For two years, the open source AI conversation has been about whether the gap to frontier closed models was closing fast enough to matter for real applications. DeepSeek V4 is the answer. The gap is closed for the workloads that account for most enterprise AI spend: code generation, agent loops, long context retrieval, and routine reasoning. The gap is still real, but only at the very top of the capability curve, where models like GPT-5.5 and Claude Mythos still hold a clear lead.

The pricing implications are going to ripple for months. Closed labs will have to either justify their premium with capabilities V4 cannot match, drop prices into the V4 range, or accept that the floor of the frontier is now open source. None of those options are easy. We covered the broader pricing trajectory in our pricing floor analysis two weeks ago. V4 just yanked that floor down another notch.

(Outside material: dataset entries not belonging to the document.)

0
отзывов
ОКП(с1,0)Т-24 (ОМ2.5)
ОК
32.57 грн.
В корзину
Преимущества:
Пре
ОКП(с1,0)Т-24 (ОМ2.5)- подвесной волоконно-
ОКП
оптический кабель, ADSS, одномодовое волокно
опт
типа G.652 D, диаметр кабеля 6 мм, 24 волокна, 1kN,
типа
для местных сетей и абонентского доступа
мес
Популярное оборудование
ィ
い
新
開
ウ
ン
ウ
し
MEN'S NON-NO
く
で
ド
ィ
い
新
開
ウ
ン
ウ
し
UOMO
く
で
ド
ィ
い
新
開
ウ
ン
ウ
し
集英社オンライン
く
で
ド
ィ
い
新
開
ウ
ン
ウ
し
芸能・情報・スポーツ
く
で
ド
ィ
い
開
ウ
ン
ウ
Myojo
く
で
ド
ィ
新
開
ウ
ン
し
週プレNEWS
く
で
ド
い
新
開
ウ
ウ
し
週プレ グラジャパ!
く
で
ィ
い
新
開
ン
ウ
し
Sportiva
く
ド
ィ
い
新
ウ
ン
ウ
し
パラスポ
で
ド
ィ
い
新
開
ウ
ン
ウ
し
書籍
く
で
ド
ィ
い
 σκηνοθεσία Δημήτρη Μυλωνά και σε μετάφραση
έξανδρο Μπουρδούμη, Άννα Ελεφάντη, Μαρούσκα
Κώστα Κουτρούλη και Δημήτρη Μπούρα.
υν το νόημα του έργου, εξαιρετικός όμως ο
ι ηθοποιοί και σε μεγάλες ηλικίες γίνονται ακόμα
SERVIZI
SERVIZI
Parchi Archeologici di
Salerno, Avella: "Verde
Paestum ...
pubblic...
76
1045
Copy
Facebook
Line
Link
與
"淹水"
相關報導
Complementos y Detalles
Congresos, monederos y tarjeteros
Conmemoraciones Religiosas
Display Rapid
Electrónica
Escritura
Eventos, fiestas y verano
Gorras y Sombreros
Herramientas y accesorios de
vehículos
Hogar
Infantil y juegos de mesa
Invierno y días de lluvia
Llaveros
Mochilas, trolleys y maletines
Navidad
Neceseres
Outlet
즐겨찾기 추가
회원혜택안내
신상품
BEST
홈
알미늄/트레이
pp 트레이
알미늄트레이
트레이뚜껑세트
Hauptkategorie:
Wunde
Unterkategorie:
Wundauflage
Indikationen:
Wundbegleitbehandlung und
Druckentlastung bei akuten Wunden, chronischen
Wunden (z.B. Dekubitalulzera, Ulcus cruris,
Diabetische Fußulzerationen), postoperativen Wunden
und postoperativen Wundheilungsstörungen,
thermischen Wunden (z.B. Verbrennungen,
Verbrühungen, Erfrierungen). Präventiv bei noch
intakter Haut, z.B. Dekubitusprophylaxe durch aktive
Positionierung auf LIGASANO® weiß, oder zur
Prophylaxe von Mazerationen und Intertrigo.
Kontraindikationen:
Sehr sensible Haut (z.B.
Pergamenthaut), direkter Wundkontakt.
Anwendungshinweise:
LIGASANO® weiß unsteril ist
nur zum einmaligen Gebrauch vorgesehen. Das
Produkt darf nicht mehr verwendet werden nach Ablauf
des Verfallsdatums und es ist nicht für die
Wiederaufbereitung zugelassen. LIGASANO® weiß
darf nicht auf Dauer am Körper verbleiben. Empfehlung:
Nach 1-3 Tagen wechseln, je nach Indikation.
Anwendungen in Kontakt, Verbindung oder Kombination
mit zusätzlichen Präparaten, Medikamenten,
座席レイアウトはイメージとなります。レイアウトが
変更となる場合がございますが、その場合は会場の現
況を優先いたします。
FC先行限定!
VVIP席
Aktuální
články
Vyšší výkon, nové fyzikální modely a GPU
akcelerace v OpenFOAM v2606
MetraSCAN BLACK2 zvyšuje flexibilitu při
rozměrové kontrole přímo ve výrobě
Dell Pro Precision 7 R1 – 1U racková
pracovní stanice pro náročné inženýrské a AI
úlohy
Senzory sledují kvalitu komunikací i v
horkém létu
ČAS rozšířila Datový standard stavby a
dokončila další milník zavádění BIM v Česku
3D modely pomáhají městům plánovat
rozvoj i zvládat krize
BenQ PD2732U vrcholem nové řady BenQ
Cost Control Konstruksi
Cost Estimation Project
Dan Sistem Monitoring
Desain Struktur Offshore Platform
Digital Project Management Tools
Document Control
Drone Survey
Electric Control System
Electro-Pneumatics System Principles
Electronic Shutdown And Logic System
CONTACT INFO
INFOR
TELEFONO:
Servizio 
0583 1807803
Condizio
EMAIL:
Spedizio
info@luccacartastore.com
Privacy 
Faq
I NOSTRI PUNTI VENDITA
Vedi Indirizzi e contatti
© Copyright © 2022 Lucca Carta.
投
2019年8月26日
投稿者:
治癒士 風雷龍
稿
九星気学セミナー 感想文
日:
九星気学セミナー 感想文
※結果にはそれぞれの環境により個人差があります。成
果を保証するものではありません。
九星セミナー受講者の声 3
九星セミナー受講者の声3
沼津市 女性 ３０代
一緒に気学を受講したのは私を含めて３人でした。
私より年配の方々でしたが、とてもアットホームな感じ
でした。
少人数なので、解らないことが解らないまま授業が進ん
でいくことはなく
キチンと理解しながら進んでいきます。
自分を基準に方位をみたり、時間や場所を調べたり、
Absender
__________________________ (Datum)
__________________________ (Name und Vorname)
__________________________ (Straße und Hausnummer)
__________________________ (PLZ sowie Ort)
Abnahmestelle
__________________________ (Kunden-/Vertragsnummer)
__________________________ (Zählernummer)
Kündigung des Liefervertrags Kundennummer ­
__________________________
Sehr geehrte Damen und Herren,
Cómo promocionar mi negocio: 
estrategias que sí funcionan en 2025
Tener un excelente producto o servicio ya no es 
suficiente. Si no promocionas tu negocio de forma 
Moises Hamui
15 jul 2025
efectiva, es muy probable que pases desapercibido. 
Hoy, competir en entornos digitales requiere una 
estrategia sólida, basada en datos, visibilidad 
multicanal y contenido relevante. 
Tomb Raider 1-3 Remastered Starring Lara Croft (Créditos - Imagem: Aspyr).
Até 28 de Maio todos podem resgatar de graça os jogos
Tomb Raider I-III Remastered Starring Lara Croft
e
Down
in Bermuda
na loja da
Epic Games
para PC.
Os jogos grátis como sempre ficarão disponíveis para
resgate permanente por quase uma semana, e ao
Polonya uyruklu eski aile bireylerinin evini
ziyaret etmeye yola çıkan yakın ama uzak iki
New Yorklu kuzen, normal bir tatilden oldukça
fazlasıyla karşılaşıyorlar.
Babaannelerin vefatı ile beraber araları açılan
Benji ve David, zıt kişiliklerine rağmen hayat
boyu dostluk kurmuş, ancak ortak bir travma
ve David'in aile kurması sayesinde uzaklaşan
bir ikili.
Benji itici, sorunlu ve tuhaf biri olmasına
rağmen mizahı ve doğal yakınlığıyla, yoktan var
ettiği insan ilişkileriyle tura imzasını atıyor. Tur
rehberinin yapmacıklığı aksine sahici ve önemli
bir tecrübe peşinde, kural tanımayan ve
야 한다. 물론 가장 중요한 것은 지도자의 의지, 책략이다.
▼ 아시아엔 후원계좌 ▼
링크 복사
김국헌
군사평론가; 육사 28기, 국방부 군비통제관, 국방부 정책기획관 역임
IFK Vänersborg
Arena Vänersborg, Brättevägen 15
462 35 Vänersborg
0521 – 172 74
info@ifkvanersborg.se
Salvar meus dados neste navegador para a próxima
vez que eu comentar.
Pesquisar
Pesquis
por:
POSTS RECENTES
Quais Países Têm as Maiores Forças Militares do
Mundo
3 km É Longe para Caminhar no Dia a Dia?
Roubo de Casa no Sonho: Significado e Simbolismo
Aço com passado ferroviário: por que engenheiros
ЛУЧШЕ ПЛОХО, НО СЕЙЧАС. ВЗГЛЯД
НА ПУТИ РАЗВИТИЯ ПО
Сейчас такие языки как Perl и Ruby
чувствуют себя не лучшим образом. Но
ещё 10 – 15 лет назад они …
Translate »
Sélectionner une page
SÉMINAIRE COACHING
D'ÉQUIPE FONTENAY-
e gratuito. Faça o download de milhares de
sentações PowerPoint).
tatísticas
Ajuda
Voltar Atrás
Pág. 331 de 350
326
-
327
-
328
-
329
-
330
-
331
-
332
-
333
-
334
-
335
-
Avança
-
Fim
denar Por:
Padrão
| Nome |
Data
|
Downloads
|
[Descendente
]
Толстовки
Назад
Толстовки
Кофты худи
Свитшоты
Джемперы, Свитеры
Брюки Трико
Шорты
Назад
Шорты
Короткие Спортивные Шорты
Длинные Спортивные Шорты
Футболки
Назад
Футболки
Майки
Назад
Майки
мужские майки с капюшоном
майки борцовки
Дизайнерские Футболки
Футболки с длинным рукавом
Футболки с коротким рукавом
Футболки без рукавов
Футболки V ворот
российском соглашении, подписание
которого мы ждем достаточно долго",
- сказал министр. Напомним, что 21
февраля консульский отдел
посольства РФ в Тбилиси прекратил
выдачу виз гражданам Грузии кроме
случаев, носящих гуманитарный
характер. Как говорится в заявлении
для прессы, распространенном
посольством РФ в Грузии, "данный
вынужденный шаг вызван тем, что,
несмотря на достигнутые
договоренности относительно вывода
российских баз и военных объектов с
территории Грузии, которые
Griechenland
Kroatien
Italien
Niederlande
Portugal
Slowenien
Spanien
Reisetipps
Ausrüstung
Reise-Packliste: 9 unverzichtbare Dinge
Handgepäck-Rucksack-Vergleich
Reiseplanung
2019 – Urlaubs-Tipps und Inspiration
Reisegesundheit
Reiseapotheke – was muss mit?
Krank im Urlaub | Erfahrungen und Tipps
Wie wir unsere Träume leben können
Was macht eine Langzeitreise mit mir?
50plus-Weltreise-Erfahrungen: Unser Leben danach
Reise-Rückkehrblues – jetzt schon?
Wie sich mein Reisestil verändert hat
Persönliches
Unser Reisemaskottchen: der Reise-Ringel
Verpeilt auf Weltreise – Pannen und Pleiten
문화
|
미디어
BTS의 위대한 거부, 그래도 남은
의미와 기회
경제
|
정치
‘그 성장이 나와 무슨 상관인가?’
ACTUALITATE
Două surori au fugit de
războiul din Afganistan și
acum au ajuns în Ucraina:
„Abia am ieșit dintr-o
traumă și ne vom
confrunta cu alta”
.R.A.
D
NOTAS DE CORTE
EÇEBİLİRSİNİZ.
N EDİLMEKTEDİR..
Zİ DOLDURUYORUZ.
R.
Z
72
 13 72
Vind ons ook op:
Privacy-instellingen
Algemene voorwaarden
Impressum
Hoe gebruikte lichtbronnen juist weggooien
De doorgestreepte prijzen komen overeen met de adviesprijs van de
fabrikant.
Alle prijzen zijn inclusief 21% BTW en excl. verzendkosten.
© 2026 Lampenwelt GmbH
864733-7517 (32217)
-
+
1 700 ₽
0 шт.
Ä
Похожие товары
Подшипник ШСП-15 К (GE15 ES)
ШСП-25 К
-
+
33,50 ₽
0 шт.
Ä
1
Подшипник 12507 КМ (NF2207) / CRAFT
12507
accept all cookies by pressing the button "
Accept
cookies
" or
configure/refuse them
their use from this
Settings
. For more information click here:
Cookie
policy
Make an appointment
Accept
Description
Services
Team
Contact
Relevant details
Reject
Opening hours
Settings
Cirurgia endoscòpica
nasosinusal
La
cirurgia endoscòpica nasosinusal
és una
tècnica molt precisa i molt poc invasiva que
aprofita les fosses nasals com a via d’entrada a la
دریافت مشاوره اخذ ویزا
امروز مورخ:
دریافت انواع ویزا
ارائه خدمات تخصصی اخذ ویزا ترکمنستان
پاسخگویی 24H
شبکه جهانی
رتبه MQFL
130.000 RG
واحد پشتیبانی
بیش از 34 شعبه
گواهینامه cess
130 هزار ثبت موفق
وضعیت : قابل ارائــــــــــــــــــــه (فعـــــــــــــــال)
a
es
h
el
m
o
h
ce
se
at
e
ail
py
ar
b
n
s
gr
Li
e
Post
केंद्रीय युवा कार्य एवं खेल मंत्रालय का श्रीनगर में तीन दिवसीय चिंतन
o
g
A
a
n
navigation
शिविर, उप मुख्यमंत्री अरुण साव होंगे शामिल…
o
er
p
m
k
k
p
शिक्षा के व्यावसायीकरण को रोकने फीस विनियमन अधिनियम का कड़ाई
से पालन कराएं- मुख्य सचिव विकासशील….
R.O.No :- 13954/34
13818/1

We are adding both V4 models to our models tracker and cost calculator today. We will run our own SWE-bench Verified reproduction over the weekend and update the page with results. Independent benchmark verification is what matters, and the next two weeks of community testing will tell us whether the released numbers hold under adversarial conditions.

One last thought: a year ago, DeepSeek R1 was a surprise. Today, V4 is an expected move from a lab that has earned its reputation. The next surprise is probably Mistral, Qwen, or a lab nobody is watching yet. The frontier is no longer a closed club.